- [TEXT SECTION]
- Opening Delimiter -

I stay with Douglas’ family on their Chingorongodzi communal lands, sleeping in a stick and mud imba, hut, that his teenage son built for a school project. What a relief, slowing down into the simplicity of day-by-day living––off-the-grid––in an African village. Can you imagine an evening outdoor bath under the full moon––in an oval laundry tub hidden by a thatch-reed screen, reveling in hot water that’s been heated on the fire and smells like wood smoke? Truly cleansing for body, mind, heart and spirit!
Oriane sharing with her hosts in Zimbabwe

A Shona traditional kitchen

One bright morning, giggling children trail behind Douglas and me as he leads the way to his garden. He wants to show me some kigelia trees he’d been given as seedlings to start a tree nursery, five years before.
“Dr. Jackson from the UK came to our village and gave me the seedlings,” he says, “but I have not seen him since that time.”
The kigelia trees are thriving, three to four metres tall with shiny broad dark green leaves, tended by the school kids Douglas is mentoring in community sustainability.
As I admire the trees, Douglas, with great sincerity, asks me a question.
“Can you please find Dr. Jackson and tell him the kids are tending his trees? The students want to tell him the trees are growing well and will bear seed pods in a few years.”
“Well, Douglas, I can sure try.”
A proud kigelia tree guardian
Coming from Canada, I don’t know about Dr. Jackson’s natural cosmetics company, nor that the luscious ingredients used in their formulations come from seeds in the wild! That evening, in the village, we have a celebration in honour of my visit and I learn to dance with the grandmothers, so much fun!
When I get back to Canada, I do a google search, and, indeed, come across Dr Jackson’s alluring website. Dr. Lori Bystrom, the company’s Chief Scientific Officer, responds to my email query right away. (Jackson, himself, is no longer involved in the company––but the vision and ethos the brand was founded on, continue under Dr. Bystrom and a new management team working in collaboration with other scientists and formulation experts.)
“We know about Douglas,” she writes, “but had no idea of his surname or where in the world he is! Thank you for reaching out to us.”
On my way back to Zimbabwe earlier this year, I meet the company’s Creative Director, Mauro Durant in London. He’s thrilled to see my photos of the children, the kigelia trees and the pure beauty of Chingorongodzi.
 “We are great believers of getting involved and supporting, in the best way we possibly can, people on the ground and environmental initiatives at the grass-roots level,” he tells me. “Supporting each other is the only way to succeed in our business and to create real, positive, benefit for the communities where our ingredients are sustainably sourced, now, and for the future generations.”
Mauro sends me off with a dozen soccer balls for the Chingorondodzi school kids, the young tree guardians, and gifts me with Dr. Jackson’s Expedition Set. Perfect companion in the bush! Mauro, with his business partners, is left with the mission of founding a charitable trust for the kind of support the company envisions in Zimbabwe, and for other global producers.

- Closing Delimiter -

- [TO DO]
(a) Answer these questions from the kigelia tree text:
(i) Who built the hut the writer sleeps in during the stay with Douglas' family?
(ii) Who is the company's Chief Scientific Officer?
(iii) How many soccer balls does Mauro send for the school kids?
(b) Transcribe the part of the kigelia tree text that begins with "When I get back" and stops after "beauty of Chingorongodzi.".

- [EXERCISE DATA]
- Opening Delimiter -

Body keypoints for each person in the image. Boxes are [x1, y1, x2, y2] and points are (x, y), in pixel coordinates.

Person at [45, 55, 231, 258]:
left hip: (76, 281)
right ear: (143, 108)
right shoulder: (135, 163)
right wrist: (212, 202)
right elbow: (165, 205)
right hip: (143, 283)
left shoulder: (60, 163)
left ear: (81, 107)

- Closing Delimiter -
- Opening Delimiter -

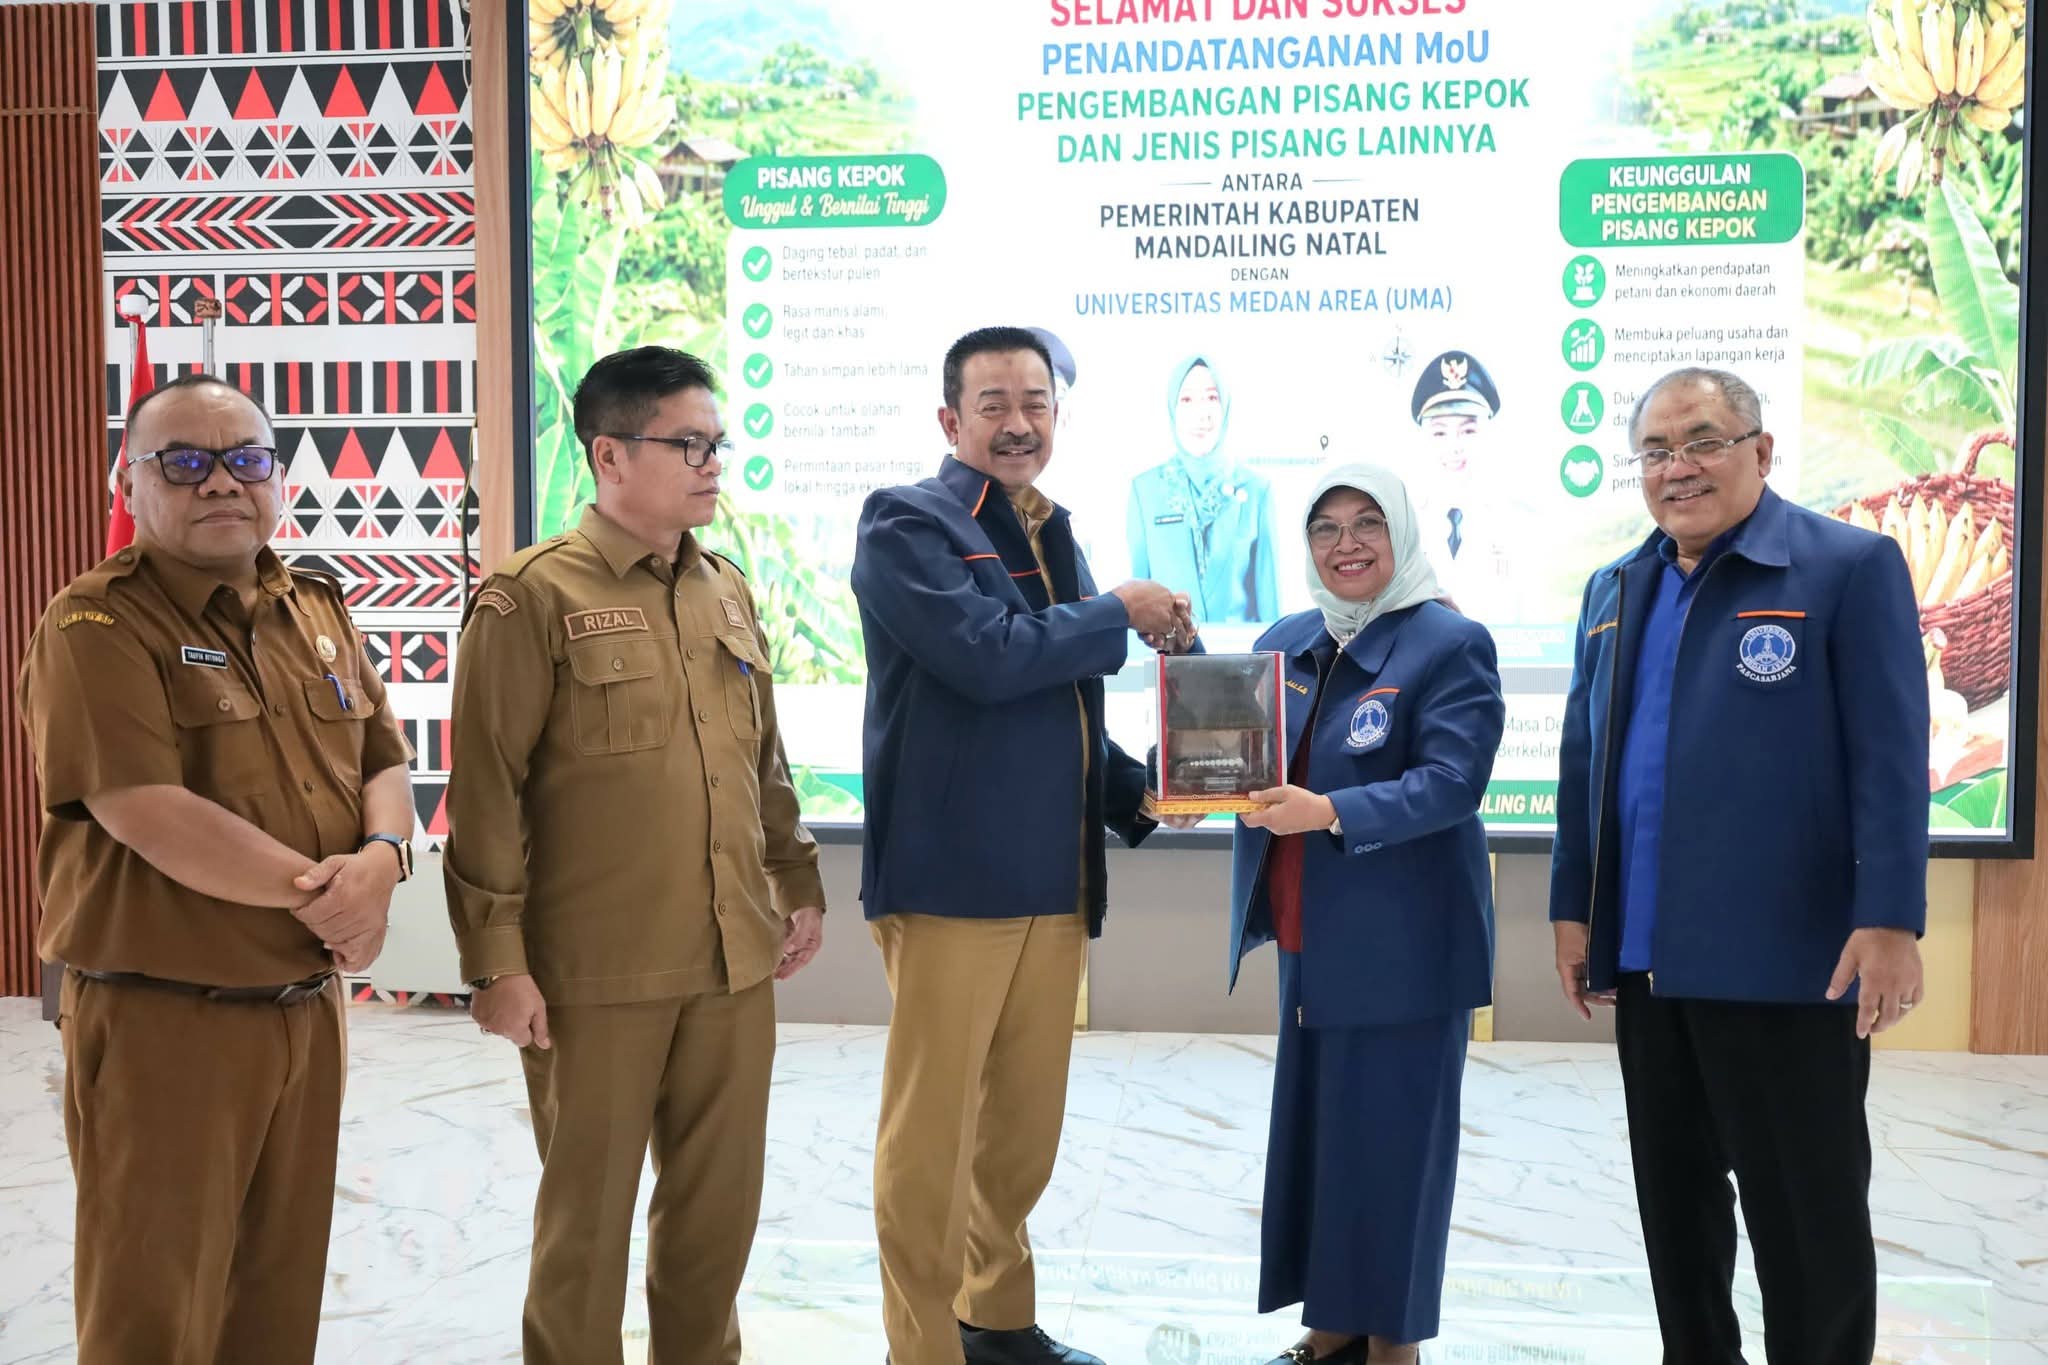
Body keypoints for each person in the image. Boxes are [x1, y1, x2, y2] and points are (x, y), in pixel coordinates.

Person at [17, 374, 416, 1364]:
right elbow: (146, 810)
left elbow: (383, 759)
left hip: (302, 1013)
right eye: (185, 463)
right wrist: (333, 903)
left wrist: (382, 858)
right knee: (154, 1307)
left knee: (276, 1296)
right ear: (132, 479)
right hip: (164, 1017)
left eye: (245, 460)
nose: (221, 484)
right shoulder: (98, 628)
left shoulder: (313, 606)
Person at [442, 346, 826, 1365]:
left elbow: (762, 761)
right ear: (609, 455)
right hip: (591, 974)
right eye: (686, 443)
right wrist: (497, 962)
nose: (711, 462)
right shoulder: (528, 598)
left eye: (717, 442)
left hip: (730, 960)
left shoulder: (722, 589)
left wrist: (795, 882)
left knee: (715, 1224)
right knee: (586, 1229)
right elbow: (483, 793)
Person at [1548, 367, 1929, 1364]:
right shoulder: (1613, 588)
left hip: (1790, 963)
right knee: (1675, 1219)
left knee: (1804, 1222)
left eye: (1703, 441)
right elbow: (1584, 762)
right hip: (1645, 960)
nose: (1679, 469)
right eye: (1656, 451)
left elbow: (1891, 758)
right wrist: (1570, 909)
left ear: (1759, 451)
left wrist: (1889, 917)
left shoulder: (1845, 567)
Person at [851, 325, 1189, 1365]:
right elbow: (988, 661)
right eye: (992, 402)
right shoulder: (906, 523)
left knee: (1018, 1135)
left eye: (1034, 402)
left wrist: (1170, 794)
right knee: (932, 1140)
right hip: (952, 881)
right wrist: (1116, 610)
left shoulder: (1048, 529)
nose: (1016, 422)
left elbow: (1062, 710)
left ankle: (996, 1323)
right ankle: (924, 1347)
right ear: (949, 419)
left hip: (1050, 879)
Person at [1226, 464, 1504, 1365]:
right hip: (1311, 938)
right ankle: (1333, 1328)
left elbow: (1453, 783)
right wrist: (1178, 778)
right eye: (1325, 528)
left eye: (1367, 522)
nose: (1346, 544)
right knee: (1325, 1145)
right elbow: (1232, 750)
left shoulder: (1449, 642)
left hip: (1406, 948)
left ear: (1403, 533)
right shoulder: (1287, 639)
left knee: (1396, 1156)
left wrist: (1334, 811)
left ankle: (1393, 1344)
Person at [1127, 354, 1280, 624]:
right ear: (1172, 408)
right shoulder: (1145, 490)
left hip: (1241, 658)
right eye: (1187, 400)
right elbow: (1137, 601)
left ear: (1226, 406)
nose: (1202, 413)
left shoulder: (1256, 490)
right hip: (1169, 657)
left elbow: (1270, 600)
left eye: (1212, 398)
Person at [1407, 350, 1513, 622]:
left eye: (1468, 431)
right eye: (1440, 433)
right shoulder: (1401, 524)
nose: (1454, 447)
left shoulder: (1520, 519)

- Closing Delimiter -

- [TASK SOLUTIONS]
(a)
(i) Douglas' teenage son built it for a school project.
(ii) Dr. Lori Bystrom.
(iii) A dozen.

(b)
When I get back to Canada, I do a google search, and, indeed, come across Dr Jackson’s alluring website. Dr. Lori Bystrom, the company’s Chief Scientific Officer, responds to my email query right away. (Jackson, himself, is no longer involved in the company––but the vision and ethos the brand was founded on, continue under Dr. Bystrom and a new management team working in collaboration with other scientists and formulation experts.)
“We know about Douglas,” she writes, “but had no idea of his surname or where in the world he is! Thank you for reaching out to us.”
On my way back to Zimbabwe earlier this year, I meet the company’s Creative Director, Mauro Durant in London. He’s thrilled to see my photos of the children, the kigelia trees and the pure beauty of Chingorongodzi.